Anti-1080 protesters allegedly locked Auckland Council staff members in the Hunua Ranges Regional Park last night.
The council dropped 1080 in the ranges earlier today after an interim junction stopping the drop lapsed on Friday evening.
Auckland Council parks, sports and recreation manager, Mace Ward, said they were trapped in the park for more than an hour.
"We were able to remove those chains and exit the park safely and secure the park overnight. What also happened overnight we had graffiti on signage and some of our toilets and facilities."
Mr Ward said following today's drop, staff would now clear tracks and test water quality in the ranges.
The council was given the go ahead to drop the poison after the interim injunction lapsed on Friday evening.
The Friends of Sherwood Trust won a temporary injunction in the Environment Court halting the major pest control programme two weeks ago.
However, on Friday the court refused the Trust's bid to further halt the drop.
Mr Ward said the first block of the operation, which covers 16,000 hectares, was set to be completed today.
Department of Conservation staff say in the past month they've had their car tyres slashed and wheel nuts loosened.
Source: 1 NEWS
The pre-feed drop, which was completed before the drop was temporarily suspended, did not need to be repeated, Mr Ward said.
Following today's drop, staff will then work to clear tracks and test water quality in the ranges, he said.
On Friday, council staff phoned more than 100 households near the drop site to give them the required notice.
The action follows a recent spike in anti-1080 protests including one last week when dead birds were placed on the steps of Parliament, with activists claiming they were poisoned by the toxin.
However, after police were called in to investigate if the birds had in fact been bludgeoned, one of the protesters admitted some were actually road kill.

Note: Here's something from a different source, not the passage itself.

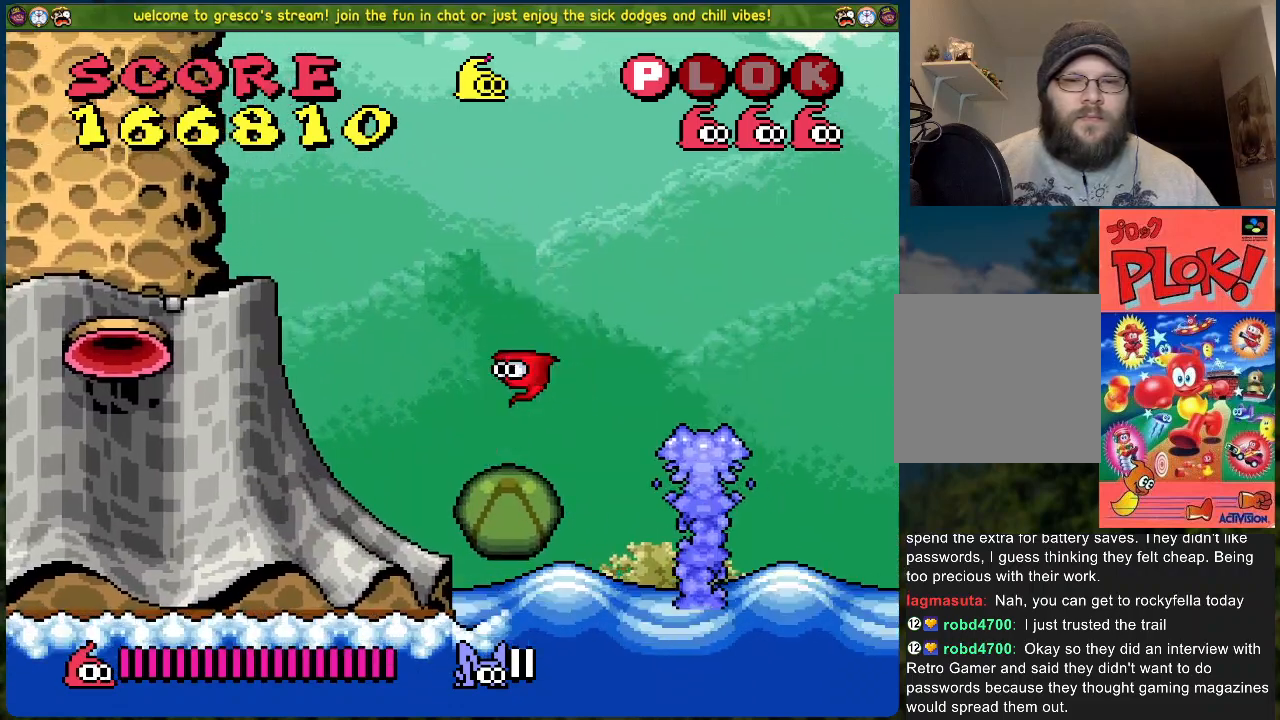
{"buttons": ["B", "DPAD_RIGHT"], "left_stick": "center", "events": []}
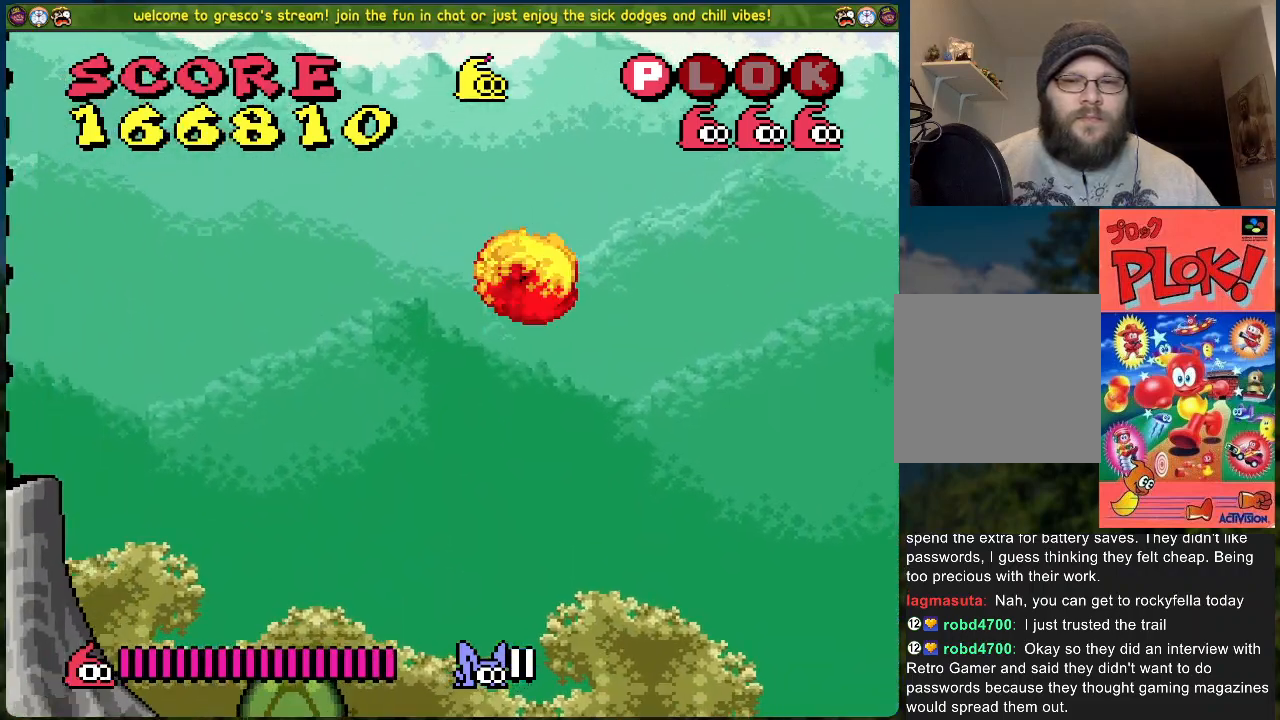
{"buttons": [], "left_stick": "center", "events": [[401, "B", "up"], [484, "DPAD_RIGHT", "up"]]}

But a community board member said many residents in the Hunua Ranges did not oppose 1080 being dropped in the area.
Franklin Local Board member Malcolm Bell said no one wants to drop the toxin, but it needs to be done.
"We're in the situation where if we don't then wildlife, particularly the birds, are likely to be reduced drastically in numbers to the point actually where we probably won't have any native birds in the Hunua Ranges if we don't take action," he said.
There is a small minority of individuals in the area who oppose the drop, Mr Bell said.